Cat Food - Canned Food vs. Dry Food

Another reason for a diet similar to its natural prey diet is variety. A hunting cat doesn't one day decide to eat only rabbits! They will eat any small prey they can catch. Feeding the same dry food every day can increase the risk of developing food intolerance, allergies, or inflammatory bowel disease. The high heat used in processing dry food damages the proteins in the food. With canned food, it's easy to vary the protein sources, textures, and flavors.

In addition to variety, canned food promotes overall better hydration. 

A cat eating exclusively dry food gets only half the moisture of one eating a canned food diet. This can cause chronic dehydration. They are not very efficient at drinking water in the first place. One lap with their tongue only gets 3/100 of a teaspoon!! 

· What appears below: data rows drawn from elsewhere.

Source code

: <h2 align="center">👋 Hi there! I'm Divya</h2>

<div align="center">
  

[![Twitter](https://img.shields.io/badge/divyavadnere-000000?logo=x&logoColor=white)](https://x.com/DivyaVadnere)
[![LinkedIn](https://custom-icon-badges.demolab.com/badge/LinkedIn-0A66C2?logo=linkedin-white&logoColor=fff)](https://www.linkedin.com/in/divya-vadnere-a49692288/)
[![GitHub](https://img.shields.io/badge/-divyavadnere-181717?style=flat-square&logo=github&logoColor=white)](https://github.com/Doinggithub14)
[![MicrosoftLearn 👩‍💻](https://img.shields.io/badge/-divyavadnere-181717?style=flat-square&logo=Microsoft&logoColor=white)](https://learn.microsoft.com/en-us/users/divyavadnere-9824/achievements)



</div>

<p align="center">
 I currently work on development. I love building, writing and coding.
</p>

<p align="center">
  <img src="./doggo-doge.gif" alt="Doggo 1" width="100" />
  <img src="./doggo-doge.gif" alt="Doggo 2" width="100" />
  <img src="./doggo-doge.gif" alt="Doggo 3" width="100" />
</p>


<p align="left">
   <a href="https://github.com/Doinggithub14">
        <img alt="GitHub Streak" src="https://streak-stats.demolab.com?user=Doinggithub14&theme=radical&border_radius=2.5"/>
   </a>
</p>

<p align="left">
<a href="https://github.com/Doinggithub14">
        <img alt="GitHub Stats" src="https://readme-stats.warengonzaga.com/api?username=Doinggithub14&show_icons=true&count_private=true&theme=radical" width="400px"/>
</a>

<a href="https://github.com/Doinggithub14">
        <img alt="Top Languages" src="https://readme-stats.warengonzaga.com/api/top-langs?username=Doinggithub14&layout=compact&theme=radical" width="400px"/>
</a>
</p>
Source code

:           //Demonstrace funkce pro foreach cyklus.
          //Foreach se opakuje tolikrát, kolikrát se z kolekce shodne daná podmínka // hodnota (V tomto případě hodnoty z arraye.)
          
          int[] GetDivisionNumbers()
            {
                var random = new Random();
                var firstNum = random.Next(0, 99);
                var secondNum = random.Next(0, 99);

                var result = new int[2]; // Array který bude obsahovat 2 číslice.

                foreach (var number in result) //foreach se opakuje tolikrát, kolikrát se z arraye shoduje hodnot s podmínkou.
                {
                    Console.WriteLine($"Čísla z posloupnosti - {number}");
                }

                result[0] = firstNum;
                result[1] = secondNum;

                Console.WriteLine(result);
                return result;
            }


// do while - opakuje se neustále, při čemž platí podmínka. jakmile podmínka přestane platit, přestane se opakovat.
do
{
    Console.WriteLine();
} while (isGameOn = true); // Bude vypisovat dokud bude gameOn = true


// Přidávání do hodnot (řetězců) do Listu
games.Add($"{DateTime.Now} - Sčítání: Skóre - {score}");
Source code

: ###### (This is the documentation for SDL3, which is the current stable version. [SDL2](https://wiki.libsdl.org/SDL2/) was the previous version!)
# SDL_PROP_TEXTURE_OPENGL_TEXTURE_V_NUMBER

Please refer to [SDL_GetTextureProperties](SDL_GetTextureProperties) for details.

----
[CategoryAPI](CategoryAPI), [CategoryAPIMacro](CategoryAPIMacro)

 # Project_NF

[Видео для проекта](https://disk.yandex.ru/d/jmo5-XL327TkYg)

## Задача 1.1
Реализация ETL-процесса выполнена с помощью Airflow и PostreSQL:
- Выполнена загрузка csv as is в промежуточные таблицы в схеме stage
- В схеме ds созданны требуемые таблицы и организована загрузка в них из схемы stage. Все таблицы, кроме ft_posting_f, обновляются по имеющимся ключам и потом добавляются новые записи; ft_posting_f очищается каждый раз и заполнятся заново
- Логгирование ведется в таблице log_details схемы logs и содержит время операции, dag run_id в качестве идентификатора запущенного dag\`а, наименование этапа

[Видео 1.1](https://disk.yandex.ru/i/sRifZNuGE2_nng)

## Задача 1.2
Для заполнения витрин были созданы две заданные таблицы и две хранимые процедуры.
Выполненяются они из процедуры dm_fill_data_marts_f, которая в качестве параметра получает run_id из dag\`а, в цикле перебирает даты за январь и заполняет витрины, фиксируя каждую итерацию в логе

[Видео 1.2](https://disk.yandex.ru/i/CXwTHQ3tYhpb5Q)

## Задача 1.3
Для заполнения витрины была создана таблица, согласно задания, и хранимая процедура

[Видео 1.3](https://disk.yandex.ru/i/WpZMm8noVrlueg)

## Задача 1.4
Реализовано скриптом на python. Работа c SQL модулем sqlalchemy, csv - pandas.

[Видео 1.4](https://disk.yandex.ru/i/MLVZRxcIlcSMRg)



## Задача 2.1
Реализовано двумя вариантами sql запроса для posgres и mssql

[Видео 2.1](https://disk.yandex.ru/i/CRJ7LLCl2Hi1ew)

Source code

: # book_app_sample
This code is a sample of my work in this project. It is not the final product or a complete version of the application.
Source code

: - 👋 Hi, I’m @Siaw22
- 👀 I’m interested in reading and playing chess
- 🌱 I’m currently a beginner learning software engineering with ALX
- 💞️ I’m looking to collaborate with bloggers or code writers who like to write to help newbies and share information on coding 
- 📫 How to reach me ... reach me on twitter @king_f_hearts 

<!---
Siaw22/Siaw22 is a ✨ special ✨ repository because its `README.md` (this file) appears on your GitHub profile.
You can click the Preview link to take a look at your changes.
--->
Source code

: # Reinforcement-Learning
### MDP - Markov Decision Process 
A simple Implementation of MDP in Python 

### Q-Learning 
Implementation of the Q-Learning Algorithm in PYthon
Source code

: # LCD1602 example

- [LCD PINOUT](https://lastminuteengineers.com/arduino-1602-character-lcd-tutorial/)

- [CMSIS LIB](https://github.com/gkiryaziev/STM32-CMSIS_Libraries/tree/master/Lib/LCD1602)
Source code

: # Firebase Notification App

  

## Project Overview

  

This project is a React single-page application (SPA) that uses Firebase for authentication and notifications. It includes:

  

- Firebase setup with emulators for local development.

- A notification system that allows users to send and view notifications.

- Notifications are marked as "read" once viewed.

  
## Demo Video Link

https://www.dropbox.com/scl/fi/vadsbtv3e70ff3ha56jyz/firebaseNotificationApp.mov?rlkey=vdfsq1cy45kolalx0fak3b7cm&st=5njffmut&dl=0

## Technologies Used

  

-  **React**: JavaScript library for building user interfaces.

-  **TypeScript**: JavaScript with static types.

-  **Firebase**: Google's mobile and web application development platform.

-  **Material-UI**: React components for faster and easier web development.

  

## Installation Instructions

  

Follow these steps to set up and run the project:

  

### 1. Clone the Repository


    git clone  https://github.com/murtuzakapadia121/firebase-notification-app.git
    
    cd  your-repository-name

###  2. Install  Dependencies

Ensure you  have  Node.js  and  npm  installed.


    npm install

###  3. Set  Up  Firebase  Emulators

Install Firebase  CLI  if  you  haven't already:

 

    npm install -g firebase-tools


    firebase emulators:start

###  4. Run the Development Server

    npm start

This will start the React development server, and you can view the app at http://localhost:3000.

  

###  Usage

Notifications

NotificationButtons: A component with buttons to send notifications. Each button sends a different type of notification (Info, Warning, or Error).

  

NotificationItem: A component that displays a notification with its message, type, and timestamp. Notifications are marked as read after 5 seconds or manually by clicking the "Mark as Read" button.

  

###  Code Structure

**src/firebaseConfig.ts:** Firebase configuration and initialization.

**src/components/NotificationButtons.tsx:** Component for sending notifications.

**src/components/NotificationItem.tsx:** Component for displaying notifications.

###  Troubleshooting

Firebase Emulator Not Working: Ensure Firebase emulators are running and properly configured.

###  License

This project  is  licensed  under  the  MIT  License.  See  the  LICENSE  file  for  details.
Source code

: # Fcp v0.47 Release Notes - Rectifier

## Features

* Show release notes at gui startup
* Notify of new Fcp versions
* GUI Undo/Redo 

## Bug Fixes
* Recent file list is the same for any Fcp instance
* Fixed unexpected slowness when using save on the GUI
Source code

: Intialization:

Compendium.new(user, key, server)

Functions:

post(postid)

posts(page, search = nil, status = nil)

This lack of fluid intake may be a factor in kidney disease and significantly contributes to bladder issues like UTIs, crystals, stones, and cystitis.

Cat Food - Canned Food vs. Dry Food

If your cat is not used to eating canned food, add it to the diet slowly in small amounts. It could cause a tummy upset at first. If it won't eat canned food, it's usually because of dry food addiction or because it isn't hungry enough to try something new. Start by putting the cat on a meal-feeding schedule, leaving dry food out only an hour at a time, 2-3 times a day. Once your kitty becomes accustomed to the new plan, put a little canned food down first. Most of them will be willing to try it at this point.

Quality is essential with canned food as with any other type of food. Always read the labels and look for the first ingredients. Meats such as chicken, turkey, lamb, duck, rabbit, or beef should be prominent. In canned foods, water will be high on the list of ingredients. Dry food is a great convenience and may be necessary in very few cases. But at least 50% of the diet (preferably 100% if you want to ensure optimum health) should be a high-protein, high-moisture, low-carb diet.

Your cat will be healthier, and while you'll spend a little more on food upfront, you'll save on veterinary bills! You may even be surprised at saving a little money on cat food when your feline friend's appetite begins to be satisfied with the proper high-protein diet it instinctively craves.